What is needed:
An exact transcription of the lines below, from the first through the one containing "bucket identifier |", is the only output wanted.

Source texts of formatted documents
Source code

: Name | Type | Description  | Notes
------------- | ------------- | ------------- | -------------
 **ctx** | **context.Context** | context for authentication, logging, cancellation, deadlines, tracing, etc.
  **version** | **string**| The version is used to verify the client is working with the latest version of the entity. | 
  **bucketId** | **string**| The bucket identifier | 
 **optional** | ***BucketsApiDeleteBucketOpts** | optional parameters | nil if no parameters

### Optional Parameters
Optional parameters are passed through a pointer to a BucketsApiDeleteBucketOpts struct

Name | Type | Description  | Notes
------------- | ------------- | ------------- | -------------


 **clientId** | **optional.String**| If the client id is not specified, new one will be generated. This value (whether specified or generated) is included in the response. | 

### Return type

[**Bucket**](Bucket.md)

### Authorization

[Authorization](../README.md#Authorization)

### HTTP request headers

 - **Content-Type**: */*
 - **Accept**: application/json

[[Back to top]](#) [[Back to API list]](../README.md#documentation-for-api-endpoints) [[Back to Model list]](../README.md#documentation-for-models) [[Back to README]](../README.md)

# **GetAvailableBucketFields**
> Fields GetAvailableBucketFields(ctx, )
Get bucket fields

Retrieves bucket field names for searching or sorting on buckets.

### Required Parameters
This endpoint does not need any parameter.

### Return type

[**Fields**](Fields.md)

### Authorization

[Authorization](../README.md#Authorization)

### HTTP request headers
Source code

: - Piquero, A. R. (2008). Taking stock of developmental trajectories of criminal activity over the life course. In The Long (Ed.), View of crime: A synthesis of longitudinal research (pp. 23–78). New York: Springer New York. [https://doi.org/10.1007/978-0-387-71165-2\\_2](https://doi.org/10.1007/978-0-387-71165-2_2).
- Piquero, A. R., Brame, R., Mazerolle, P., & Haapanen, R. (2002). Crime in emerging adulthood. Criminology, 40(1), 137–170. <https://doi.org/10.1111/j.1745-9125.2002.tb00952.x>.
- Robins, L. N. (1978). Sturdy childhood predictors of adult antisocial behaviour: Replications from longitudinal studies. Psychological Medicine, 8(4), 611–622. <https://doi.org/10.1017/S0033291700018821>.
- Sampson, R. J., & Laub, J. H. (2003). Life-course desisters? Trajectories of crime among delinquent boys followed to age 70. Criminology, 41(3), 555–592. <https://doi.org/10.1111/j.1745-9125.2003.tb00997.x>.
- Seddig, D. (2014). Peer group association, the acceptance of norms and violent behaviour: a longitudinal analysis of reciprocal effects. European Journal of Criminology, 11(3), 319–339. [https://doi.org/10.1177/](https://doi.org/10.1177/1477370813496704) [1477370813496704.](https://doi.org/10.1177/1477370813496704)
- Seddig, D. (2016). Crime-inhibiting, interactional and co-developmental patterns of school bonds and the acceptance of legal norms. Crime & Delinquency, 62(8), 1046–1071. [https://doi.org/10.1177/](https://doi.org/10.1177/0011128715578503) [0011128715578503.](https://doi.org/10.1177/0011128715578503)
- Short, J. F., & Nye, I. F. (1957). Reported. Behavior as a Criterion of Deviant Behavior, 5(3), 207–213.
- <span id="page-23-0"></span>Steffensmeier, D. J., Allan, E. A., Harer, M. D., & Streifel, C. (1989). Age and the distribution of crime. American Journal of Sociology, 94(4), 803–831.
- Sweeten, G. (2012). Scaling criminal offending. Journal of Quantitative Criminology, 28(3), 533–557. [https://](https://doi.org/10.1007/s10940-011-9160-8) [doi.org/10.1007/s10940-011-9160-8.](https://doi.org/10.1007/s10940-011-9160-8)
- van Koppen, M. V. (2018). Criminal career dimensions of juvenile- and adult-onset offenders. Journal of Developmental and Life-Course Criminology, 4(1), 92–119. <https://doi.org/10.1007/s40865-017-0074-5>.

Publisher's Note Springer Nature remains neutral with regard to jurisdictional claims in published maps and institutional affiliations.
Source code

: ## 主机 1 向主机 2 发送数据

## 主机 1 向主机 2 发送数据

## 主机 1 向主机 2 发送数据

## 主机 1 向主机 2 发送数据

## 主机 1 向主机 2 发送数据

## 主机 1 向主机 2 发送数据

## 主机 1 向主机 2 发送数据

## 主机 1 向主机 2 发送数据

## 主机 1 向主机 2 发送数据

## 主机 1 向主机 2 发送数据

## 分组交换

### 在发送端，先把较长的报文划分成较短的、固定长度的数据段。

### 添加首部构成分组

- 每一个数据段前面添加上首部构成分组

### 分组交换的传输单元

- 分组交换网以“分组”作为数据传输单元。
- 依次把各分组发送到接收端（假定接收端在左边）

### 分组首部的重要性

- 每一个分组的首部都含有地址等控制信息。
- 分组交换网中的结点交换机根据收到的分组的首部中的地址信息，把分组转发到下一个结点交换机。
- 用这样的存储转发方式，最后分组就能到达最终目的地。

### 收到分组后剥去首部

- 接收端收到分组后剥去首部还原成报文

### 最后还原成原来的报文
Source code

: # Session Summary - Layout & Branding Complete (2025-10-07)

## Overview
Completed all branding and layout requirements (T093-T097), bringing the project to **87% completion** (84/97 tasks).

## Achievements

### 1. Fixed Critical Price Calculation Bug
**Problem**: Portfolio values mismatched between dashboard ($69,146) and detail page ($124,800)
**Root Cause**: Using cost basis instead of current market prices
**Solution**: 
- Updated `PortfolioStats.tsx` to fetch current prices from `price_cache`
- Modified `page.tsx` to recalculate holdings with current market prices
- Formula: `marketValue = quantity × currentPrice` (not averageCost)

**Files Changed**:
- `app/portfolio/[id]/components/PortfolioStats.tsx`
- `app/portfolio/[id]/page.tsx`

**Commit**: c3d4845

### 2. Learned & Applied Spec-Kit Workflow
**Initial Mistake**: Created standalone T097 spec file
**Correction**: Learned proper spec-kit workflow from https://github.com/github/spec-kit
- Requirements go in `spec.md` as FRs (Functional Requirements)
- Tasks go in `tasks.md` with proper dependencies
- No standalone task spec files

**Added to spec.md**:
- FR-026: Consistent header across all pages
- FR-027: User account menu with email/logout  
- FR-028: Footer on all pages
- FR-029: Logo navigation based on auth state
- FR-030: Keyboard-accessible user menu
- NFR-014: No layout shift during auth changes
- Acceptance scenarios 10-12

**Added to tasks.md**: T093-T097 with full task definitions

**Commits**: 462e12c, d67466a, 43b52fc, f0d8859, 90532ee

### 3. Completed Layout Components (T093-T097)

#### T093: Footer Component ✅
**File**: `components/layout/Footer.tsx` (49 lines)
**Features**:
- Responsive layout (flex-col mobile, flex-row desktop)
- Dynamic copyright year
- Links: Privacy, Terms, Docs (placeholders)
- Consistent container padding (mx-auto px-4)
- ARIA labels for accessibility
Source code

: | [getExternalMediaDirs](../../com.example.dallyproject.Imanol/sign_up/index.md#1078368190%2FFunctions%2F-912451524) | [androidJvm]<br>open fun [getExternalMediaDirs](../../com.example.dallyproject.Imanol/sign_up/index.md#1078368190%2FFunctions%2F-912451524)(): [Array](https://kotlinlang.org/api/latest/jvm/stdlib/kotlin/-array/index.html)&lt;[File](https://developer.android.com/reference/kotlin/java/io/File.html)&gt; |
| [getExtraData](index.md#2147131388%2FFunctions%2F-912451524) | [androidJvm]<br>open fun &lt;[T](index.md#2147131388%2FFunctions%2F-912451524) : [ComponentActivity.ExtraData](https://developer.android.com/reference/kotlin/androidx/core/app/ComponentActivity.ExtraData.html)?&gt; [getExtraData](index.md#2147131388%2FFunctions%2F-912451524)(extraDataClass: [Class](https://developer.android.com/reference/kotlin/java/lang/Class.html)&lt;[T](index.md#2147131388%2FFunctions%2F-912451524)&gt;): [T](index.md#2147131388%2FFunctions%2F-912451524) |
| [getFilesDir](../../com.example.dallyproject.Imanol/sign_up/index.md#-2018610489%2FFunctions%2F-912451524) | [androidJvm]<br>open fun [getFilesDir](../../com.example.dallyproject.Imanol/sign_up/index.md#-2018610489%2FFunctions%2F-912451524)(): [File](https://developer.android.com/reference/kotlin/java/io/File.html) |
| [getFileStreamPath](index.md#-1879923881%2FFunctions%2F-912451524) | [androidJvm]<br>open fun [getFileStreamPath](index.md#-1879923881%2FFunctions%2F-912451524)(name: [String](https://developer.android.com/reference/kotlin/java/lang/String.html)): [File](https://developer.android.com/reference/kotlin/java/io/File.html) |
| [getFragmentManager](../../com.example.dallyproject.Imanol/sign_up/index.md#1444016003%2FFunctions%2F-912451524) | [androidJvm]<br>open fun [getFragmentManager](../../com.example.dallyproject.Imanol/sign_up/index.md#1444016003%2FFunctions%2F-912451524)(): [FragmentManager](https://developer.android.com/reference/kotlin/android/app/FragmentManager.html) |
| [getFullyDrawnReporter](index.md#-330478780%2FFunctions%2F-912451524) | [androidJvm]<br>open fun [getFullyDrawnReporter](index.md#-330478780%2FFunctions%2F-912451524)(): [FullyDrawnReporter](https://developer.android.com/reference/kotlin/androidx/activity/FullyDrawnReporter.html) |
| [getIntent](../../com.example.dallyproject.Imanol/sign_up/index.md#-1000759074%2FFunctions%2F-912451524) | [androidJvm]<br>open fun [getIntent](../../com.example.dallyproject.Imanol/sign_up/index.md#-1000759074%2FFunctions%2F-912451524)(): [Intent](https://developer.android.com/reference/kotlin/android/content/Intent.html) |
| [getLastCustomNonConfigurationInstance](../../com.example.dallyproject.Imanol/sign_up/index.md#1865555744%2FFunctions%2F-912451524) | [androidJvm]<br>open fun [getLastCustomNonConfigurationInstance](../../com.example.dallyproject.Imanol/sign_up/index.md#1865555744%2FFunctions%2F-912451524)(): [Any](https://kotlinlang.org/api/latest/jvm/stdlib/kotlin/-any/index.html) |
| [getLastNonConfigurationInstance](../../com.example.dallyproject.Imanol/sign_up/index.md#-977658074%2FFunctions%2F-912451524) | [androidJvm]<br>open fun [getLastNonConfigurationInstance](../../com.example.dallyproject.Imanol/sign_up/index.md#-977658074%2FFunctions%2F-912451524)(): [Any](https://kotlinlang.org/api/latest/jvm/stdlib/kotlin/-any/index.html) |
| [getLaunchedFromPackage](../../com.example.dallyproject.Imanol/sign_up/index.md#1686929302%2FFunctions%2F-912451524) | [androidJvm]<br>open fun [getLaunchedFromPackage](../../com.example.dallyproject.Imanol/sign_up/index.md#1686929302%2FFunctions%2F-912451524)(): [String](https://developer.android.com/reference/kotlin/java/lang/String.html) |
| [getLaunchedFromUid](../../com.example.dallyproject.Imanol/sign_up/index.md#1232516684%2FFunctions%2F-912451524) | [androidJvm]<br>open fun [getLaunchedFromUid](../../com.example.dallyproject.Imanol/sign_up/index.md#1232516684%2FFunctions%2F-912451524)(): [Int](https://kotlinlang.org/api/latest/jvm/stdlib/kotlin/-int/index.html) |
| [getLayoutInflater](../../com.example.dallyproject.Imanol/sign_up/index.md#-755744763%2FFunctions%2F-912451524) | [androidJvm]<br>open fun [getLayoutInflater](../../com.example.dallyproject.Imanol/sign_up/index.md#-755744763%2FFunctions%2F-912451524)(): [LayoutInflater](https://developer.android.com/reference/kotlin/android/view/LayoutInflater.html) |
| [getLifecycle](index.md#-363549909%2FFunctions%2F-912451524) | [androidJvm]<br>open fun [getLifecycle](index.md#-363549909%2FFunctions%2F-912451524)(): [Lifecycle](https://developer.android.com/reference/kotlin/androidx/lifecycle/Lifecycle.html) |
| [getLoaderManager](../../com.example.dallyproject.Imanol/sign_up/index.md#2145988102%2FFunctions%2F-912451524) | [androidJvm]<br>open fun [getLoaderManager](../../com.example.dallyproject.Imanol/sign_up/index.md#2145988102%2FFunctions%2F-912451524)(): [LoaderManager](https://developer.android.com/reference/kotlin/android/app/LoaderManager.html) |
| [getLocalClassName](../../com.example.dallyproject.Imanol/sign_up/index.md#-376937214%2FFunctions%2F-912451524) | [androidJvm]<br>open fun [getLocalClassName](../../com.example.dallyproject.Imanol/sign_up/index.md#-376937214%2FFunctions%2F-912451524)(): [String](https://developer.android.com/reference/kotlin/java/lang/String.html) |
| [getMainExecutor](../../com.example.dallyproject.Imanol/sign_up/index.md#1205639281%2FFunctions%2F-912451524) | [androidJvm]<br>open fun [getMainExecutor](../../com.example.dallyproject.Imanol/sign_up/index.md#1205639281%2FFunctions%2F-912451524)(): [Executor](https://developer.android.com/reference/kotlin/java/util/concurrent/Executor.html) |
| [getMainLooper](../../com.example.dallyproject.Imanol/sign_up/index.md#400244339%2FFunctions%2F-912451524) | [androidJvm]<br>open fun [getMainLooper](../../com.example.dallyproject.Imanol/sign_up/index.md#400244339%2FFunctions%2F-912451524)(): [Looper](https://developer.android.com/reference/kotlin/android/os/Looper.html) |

Solution to the exercise:
Source code

: Name | Type | Description  | Notes
------------- | ------------- | ------------- | -------------
 **ctx** | **context.Context** | context for authentication, logging, cancellation, deadlines, tracing, etc.
  **version** | **string**| The version is used to verify the client is working with the latest version of the entity. | 
  **bucketId** | **string**| The bucket identifier | 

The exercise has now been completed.